▶ _EXCERPTED PASSAGE_:
####
# Traffic Data ETL Demo

This is a demo ETL process that extracts traffic data stored as CSV in S3, transforms it, and loads it into Redshift.

## Boilerplate

In [72]:
from awsglue.transforms import *
from awsglue.utils import getResolvedOptions
from pyspark.context import SparkContext
from awsglue.context import GlueContext
from awsglue.job import Job

glueContext = GlueContext(SparkContext.getOrCreate())
println('test')

FloatProgress(value=0.0, bar_style='info', description='Progress:', layout=Layout(height='25px', width='50%'),…

## Load the data source

In [100]:
traffic = glueContext.create_dynamic_frame.from_catalog(
    database = "traffic",
    table_name = "traffic"
)

FloatProgress(value=0.0, bar_style='info', description='Progress:', layout=Layout(height='25px', width='50%'),…

## Drop unwanted fields

In [101]:
traffic = traffic.drop_fields([
    'location',
    'boundaries - zip codes',
    'community areas',
    'census tracts',
    'wards',
    ':@computed_region_awaf_s7ux'
])

FloatProgress(value=0.0, bar_style='info', description='Progress:', layout=Layout(height='25px', width='50%'),…

## Map remaining fields

In [102]:
def reformat_date(record):
    """Change 'date of count' format from mm/dd/yyyy to yyyy-mm-dd."""
    date = record['date of count']
    month, day, year = date.split('/')
    record['date of count'] = year + '-' + month + '-' + day
    return record

def split_vehicle_volume(record):
    """Split 'vehicle volume by each direction of traffic' into
    separate fields for each direction.
    """
    volumes = record['vehicle volume by each direction of traffic']
    direction_volumes = volumes.split('/')
    for direction_volume in direction_volumes:
        if ':' not in direction_volume:
            continue
        direction, volume = direction_volume.split(':')
####
▶ _STATED GOAL_:
In the traffic data ETL demo, what format does the reformat_date function give the 'date of count' field? The entries after this point are separate from the traffic data ETL demo.
####
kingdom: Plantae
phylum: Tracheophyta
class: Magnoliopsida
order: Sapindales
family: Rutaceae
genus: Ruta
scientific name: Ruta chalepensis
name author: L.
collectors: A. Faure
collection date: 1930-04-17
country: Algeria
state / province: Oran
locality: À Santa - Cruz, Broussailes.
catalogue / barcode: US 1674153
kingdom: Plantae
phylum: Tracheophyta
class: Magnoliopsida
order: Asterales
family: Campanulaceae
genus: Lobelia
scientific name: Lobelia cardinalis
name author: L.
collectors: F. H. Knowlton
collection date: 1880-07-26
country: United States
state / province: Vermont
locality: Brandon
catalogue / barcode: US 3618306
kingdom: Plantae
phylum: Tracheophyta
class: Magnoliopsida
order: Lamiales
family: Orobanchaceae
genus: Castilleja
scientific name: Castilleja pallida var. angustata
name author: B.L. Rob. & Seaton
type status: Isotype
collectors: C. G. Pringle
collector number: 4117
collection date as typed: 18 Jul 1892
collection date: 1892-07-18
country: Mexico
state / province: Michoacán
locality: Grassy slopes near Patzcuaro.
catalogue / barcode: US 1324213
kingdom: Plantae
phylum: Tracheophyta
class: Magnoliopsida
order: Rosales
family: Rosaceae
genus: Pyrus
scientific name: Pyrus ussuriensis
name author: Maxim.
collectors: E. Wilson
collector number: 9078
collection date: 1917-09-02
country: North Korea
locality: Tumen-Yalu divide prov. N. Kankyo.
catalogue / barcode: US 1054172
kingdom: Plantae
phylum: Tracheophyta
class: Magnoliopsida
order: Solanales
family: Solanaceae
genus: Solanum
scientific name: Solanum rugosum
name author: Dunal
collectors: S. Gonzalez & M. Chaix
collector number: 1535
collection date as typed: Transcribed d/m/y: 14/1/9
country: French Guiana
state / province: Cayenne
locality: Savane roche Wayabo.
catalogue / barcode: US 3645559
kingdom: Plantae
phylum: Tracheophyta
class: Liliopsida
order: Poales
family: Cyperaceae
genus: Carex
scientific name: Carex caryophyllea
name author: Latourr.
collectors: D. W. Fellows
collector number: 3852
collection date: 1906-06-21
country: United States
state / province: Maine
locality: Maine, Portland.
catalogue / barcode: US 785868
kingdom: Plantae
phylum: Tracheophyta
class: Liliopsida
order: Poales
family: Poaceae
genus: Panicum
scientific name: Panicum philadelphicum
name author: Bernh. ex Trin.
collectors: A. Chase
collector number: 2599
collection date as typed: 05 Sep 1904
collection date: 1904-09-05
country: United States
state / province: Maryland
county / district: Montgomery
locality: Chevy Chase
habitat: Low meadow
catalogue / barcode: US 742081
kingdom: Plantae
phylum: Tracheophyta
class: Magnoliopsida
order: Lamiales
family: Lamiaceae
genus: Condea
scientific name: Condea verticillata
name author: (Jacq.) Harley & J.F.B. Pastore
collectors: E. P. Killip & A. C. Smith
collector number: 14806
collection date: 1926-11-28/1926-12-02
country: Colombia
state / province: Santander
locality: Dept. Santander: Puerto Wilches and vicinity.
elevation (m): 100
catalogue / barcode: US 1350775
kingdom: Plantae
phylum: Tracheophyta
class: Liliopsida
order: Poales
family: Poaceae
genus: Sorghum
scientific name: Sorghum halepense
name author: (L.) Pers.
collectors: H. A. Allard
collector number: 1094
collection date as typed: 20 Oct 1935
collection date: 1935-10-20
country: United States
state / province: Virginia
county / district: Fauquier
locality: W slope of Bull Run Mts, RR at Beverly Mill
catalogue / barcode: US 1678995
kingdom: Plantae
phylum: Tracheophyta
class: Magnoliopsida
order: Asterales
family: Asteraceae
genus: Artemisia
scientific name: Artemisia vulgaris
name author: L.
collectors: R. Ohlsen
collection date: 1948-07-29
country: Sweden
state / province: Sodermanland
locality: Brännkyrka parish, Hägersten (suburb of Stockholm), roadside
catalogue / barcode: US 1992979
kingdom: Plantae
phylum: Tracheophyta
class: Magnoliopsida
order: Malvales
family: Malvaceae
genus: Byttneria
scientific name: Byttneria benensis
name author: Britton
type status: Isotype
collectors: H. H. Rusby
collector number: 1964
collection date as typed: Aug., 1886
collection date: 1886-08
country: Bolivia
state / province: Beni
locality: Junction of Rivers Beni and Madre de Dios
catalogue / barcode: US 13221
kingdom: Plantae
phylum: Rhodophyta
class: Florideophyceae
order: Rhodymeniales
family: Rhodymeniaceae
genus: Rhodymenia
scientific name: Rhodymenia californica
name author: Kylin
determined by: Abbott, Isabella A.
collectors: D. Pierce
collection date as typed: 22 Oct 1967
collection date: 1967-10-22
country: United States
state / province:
####
▶ _TASK ANSWER_:
yyyy-mm-dd